Imaginary Realities 1999 February Edition
Summary of February 1999 issue of Imaginary Realities. Imaginary Realities was an ezine dedicated to MUDs.
Summary of "Advancement the Old Way" by Jeffrey Boser
Most advancement systems mirror 1970's Dungeons and Dragons with increasing difficulty to gain levels and decreasing returns of skills and rewards, and some sort of max experience caps. Part of this set of restrictions was because it was easier to do with paper and pencil. However, with computers, these restrictions can be discarded.
Having the computer do the calculations allows for new ways to calculate success and removing caps to skill advancement.
Summary of "Completely Classless" by The Wildman
"Korthe, Head Coder and Co-Admin on Grok: The Earth You Never Knew" that was planned for beta in March of 1999.

Data excerpt
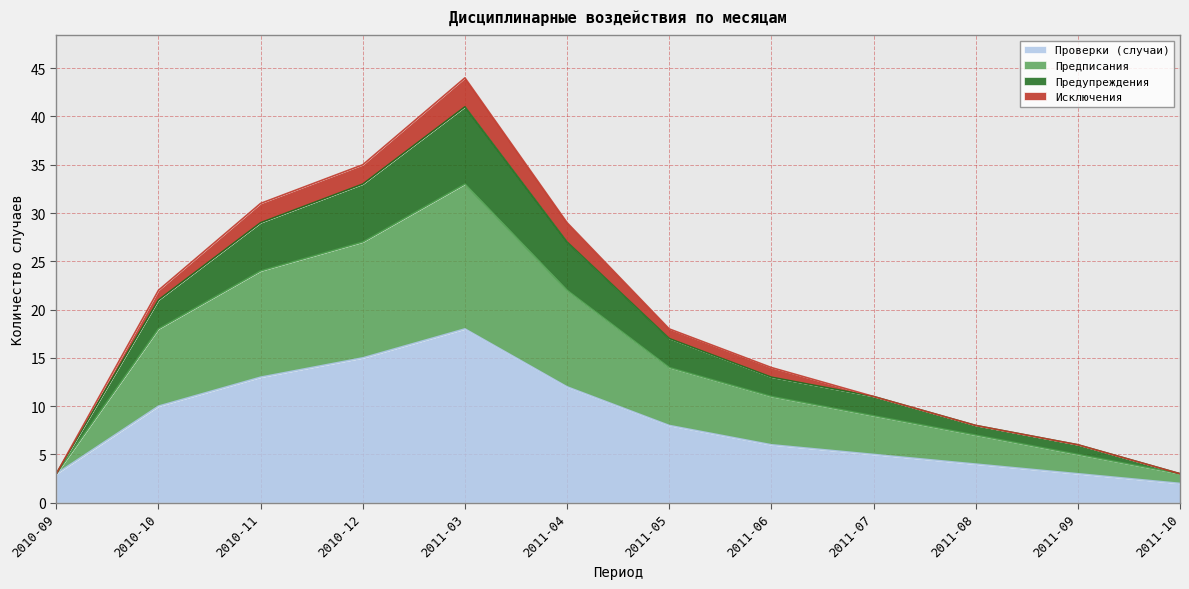

Does the chart display data point markers on the line(s)?

No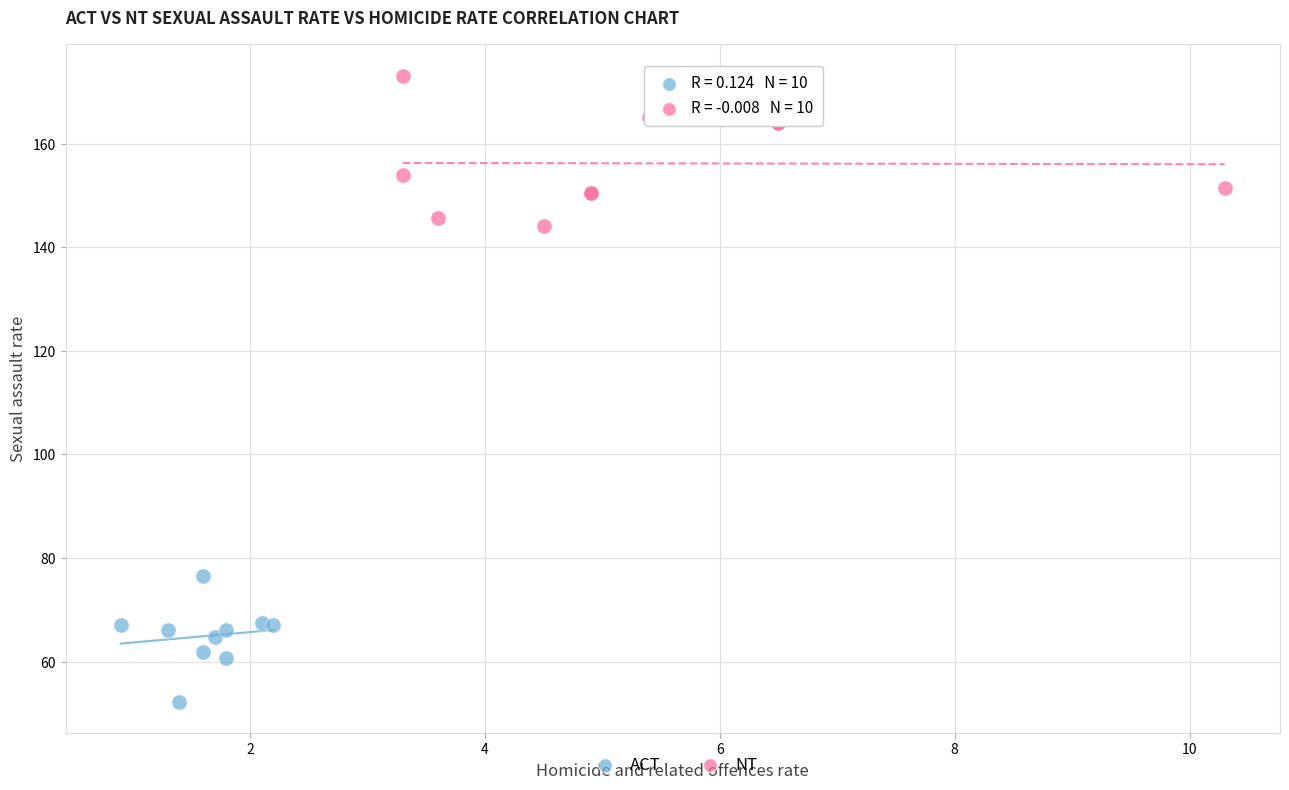

Which series reaches the maximum Y coordinate?

NT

Brief
Copy verbatim everything in the Imaginary Realities summary from "Imaginary Realities 1999" down to "can be discarded.".

Result for this exercise
Imaginary Realities 1999 February Edition
Summary of February 1999 issue of Imaginary Realities. Imaginary Realities was an ezine dedicated to MUDs.
Summary of "Advancement the Old Way" by Jeffrey Boser
Most advancement systems mirror 1970's Dungeons and Dragons with increasing difficulty to gain levels and decreasing returns of skills and rewards, and some sort of max experience caps. Part of this set of restrictions was because it was easier to do with paper and pencil. However, with computers, these restrictions can be discarded.